[begin DATA RECORDS]
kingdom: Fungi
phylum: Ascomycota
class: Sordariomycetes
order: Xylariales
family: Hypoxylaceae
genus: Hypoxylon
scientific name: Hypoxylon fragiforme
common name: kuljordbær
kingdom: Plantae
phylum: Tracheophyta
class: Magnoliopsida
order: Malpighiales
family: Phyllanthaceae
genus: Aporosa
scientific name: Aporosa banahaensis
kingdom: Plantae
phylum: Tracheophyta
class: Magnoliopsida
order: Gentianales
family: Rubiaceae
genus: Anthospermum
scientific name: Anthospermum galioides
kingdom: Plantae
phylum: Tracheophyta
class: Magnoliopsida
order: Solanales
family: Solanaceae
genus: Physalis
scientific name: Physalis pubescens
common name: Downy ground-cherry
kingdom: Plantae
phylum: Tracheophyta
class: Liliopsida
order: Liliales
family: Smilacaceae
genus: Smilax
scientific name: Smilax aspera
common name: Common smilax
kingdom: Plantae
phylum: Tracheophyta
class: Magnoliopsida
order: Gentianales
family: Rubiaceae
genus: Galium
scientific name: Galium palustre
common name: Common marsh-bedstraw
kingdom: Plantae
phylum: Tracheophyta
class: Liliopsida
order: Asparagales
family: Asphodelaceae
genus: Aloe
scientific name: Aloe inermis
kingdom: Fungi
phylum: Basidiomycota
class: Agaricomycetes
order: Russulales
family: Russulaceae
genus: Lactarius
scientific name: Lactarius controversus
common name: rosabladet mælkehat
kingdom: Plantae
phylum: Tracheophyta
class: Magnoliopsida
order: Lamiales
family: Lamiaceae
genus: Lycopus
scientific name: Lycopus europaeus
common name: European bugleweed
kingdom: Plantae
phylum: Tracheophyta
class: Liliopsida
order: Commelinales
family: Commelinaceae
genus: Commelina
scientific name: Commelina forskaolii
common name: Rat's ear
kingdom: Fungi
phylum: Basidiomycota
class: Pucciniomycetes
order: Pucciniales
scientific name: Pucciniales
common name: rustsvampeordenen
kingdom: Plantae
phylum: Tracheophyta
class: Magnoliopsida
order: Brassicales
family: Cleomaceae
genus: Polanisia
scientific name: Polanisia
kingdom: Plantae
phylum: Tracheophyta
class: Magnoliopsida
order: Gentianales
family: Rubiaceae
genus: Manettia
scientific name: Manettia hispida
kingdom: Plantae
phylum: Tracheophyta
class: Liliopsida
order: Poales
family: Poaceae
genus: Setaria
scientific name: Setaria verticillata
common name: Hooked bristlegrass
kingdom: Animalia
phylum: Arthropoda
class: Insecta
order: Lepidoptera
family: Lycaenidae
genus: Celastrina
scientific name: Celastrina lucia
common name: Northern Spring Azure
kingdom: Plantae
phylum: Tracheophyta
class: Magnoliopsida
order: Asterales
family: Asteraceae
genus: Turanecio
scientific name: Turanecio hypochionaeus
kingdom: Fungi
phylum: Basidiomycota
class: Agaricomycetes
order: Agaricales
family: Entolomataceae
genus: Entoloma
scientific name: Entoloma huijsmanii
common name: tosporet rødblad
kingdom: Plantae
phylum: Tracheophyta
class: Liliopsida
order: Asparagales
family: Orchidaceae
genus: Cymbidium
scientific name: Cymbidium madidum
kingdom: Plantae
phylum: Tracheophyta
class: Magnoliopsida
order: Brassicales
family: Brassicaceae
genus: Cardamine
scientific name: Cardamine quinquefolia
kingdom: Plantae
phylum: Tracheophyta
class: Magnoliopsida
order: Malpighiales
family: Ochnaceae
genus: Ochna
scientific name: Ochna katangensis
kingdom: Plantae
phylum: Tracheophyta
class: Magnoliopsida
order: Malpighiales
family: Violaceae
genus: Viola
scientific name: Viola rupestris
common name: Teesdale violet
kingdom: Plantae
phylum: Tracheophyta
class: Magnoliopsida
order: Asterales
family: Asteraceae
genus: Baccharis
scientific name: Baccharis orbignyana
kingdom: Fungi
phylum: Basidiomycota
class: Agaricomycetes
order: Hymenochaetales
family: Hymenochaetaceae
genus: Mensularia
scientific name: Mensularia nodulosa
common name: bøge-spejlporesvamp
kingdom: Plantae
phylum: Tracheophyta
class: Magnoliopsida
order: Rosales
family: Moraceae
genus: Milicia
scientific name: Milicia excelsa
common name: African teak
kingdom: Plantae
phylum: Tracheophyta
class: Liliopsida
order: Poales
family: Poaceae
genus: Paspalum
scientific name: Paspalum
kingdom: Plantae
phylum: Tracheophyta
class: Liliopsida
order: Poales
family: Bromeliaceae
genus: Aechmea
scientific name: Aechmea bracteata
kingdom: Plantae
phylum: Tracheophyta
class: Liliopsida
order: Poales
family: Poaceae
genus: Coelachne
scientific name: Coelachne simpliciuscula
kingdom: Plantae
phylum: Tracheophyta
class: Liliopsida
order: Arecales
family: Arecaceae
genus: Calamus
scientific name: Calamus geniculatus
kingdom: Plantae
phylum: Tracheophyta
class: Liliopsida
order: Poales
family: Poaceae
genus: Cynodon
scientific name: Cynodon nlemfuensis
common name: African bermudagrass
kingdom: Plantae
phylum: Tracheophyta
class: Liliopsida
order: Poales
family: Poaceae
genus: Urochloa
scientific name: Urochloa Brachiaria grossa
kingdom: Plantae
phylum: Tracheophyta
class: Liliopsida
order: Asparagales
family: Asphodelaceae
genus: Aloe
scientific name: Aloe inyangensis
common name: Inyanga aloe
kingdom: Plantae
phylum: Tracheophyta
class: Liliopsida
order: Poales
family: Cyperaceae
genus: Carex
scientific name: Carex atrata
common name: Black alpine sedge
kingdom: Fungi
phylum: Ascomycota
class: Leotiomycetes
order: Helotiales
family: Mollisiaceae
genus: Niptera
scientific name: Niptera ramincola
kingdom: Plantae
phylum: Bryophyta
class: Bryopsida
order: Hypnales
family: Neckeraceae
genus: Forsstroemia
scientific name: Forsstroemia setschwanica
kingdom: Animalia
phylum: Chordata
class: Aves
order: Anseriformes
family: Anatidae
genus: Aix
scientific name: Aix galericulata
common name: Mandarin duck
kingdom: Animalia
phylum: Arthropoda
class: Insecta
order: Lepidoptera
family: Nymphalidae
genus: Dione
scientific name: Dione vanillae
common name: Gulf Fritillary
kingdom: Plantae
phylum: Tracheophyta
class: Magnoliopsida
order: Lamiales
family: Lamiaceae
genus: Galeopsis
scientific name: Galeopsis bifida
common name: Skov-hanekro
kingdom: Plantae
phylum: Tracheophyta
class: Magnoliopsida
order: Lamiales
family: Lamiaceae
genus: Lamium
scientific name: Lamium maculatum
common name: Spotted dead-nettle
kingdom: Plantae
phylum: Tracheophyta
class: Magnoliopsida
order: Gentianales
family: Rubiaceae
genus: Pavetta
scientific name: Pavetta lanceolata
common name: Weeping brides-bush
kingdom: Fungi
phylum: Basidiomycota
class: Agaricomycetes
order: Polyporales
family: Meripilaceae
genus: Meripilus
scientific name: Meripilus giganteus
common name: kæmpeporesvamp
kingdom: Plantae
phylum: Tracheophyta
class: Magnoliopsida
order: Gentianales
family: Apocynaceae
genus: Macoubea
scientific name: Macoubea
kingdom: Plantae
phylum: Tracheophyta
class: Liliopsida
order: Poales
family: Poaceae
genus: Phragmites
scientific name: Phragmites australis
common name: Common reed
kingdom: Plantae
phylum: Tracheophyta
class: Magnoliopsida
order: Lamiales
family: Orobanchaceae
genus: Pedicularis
[end DATA RECORDS]
▶ [DO THIS]: Copy all of the data above word for word, keeping every line in its original order.

▶ [FULL RESPONSE]:
kingdom: Fungi
phylum: Ascomycota
class: Sordariomycetes
order: Xylariales
family: Hypoxylaceae
genus: Hypoxylon
scientific name: Hypoxylon fragiforme
common name: kuljordbær
kingdom: Plantae
phylum: Tracheophyta
class: Magnoliopsida
order: Malpighiales
family: Phyllanthaceae
genus: Aporosa
scientific name: Aporosa banahaensis
kingdom: Plantae
phylum: Tracheophyta
class: Magnoliopsida
order: Gentianales
family: Rubiaceae
genus: Anthospermum
scientific name: Anthospermum galioides
kingdom: Plantae
phylum: Tracheophyta
class: Magnoliopsida
order: Solanales
family: Solanaceae
genus: Physalis
scientific name: Physalis pubescens
common name: Downy ground-cherry
kingdom: Plantae
phylum: Tracheophyta
class: Liliopsida
order: Liliales
family: Smilacaceae
genus: Smilax
scientific name: Smilax aspera
common name: Common smilax
kingdom: Plantae
phylum: Tracheophyta
class: Magnoliopsida
order: Gentianales
family: Rubiaceae
genus: Galium
scientific name: Galium palustre
common name: Common marsh-bedstraw
kingdom: Plantae
phylum: Tracheophyta
class: Liliopsida
order: Asparagales
family: Asphodelaceae
genus: Aloe
scientific name: Aloe inermis
kingdom: Fungi
phylum: Basidiomycota
class: Agaricomycetes
order: Russulales
family: Russulaceae
genus: Lactarius
scientific name: Lactarius controversus
common name: rosabladet mælkehat
kingdom: Plantae
phylum: Tracheophyta
class: Magnoliopsida
order: Lamiales
family: Lamiaceae
genus: Lycopus
scientific name: Lycopus europaeus
common name: European bugleweed
kingdom: Plantae
phylum: Tracheophyta
class: Liliopsida
order: Commelinales
family: Commelinaceae
genus: Commelina
scientific name: Commelina forskaolii
common name: Rat's ear
kingdom: Fungi
phylum: Basidiomycota
class: Pucciniomycetes
order: Pucciniales
scientific name: Pucciniales
common name: rustsvampeordenen
kingdom: Plantae
phylum: Tracheophyta
class: Magnoliopsida
order: Brassicales
family: Cleomaceae
genus: Polanisia
scientific name: Polanisia
kingdom: Plantae
phylum: Tracheophyta
class: Magnoliopsida
order: Gentianales
family: Rubiaceae
genus: Manettia
scientific name: Manettia hispida
kingdom: Plantae
phylum: Tracheophyta
class: Liliopsida
order: Poales
family: Poaceae
genus: Setaria
scientific name: Setaria verticillata
common name: Hooked bristlegrass
kingdom: Animalia
phylum: Arthropoda
class: Insecta
order: Lepidoptera
family: Lycaenidae
genus: Celastrina
scientific name: Celastrina lucia
common name: Northern Spring Azure
kingdom: Plantae
phylum: Tracheophyta
class: Magnoliopsida
order: Asterales
family: Asteraceae
genus: Turanecio
scientific name: Turanecio hypochionaeus
kingdom: Fungi
phylum: Basidiomycota
class: Agaricomycetes
order: Agaricales
family: Entolomataceae
genus: Entoloma
scientific name: Entoloma huijsmanii
common name: tosporet rødblad
kingdom: Plantae
phylum: Tracheophyta
class: Liliopsida
order: Asparagales
family: Orchidaceae
genus: Cymbidium
scientific name: Cymbidium madidum
kingdom: Plantae
phylum: Tracheophyta
class: Magnoliopsida
order: Brassicales
family: Brassicaceae
genus: Cardamine
scientific name: Cardamine quinquefolia
kingdom: Plantae
phylum: Tracheophyta
class: Magnoliopsida
order: Malpighiales
family: Ochnaceae
genus: Ochna
scientific name: Ochna katangensis
kingdom: Plantae
phylum: Tracheophyta
class: Magnoliopsida
order: Malpighiales
family: Violaceae
genus: Viola
scientific name: Viola rupestris
common name: Teesdale violet
kingdom: Plantae
phylum: Tracheophyta
class: Magnoliopsida
order: Asterales
family: Asteraceae
genus: Baccharis
scientific name: Baccharis orbignyana
kingdom: Fungi
phylum: Basidiomycota
class: Agaricomycetes
order: Hymenochaetales
family: Hymenochaetaceae
genus: Mensularia
scientific name: Mensularia nodulosa
common name: bøge-spejlporesvamp
kingdom: Plantae
phylum: Tracheophyta
class: Magnoliopsida
order: Rosales
family: Moraceae
genus: Milicia
scientific name: Milicia excelsa
common name: African teak
kingdom: Plantae
phylum: Tracheophyta
class: Liliopsida
order: Poales
family: Poaceae
genus: Paspalum
scientific name: Paspalum
kingdom: Plantae
phylum: Tracheophyta
class: Liliopsida
order: Poales
family: Bromeliaceae
genus: Aechmea
scientific name: Aechmea bracteata
kingdom: Plantae
phylum: Tracheophyta
class: Liliopsida
order: Poales
family: Poaceae
genus: Coelachne
scientific name: Coelachne simpliciuscula
kingdom: Plantae
phylum: Tracheophyta
class: Liliopsida
order: Arecales
family: Arecaceae
genus: Calamus
scientific name: Calamus geniculatus
kingdom: Plantae
phylum: Tracheophyta
class: Liliopsida
order: Poales
family: Poaceae
genus: Cynodon
scientific name: Cynodon nlemfuensis
common name: African bermudagrass
kingdom: Plantae
phylum: Tracheophyta
class: Liliopsida
order: Poales
family: Poaceae
genus: Urochloa
scientific name: Urochloa Brachiaria grossa
kingdom: Plantae
phylum: Tracheophyta
class: Liliopsida
order: Asparagales
family: Asphodelaceae
genus: Aloe
scientific name: Aloe inyangensis
common name: Inyanga aloe
kingdom: Plantae
phylum: Tracheophyta
class: Liliopsida
order: Poales
family: Cyperaceae
genus: Carex
scientific name: Carex atrata
common name: Black alpine sedge
kingdom: Fungi
phylum: Ascomycota
class: Leotiomycetes
order: Helotiales
family: Mollisiaceae
genus: Niptera
scientific name: Niptera ramincola
kingdom: Plantae
phylum: Bryophyta
class: Bryopsida
order: Hypnales
family: Neckeraceae
genus: Forsstroemia
scientific name: Forsstroemia setschwanica
kingdom: Animalia
phylum: Chordata
class: Aves
order: Anseriformes
family: Anatidae
genus: Aix
scientific name: Aix galericulata
common name: Mandarin duck
kingdom: Animalia
phylum: Arthropoda
class: Insecta
order: Lepidoptera
family: Nymphalidae
genus: Dione
scientific name: Dione vanillae
common name: Gulf Fritillary
kingdom: Plantae
phylum: Tracheophyta
class: Magnoliopsida
order: Lamiales
family: Lamiaceae
genus: Galeopsis
scientific name: Galeopsis bifida
common name: Skov-hanekro
kingdom: Plantae
phylum: Tracheophyta
class: Magnoliopsida
order: Lamiales
family: Lamiaceae
genus: Lamium
scientific name: Lamium maculatum
common name: Spotted dead-nettle
kingdom: Plantae
phylum: Tracheophyta
class: Magnoliopsida
order: Gentianales
family: Rubiaceae
genus: Pavetta
scientific name: Pavetta lanceolata
common name: Weeping brides-bush
kingdom: Fungi
phylum: Basidiomycota
class: Agaricomycetes
order: Polyporales
family: Meripilaceae
genus: Meripilus
scientific name: Meripilus giganteus
common name: kæmpeporesvamp
kingdom: Plantae
phylum: Tracheophyta
class: Magnoliopsida
order: Gentianales
family: Apocynaceae
genus: Macoubea
scientific name: Macoubea
kingdom: Plantae
phylum: Tracheophyta
class: Liliopsida
order: Poales
family: Poaceae
genus: Phragmites
scientific name: Phragmites australis
common name: Common reed
kingdom: Plantae
phylum: Tracheophyta
class: Magnoliopsida
order: Lamiales
family: Orobanchaceae
genus: Pedicularis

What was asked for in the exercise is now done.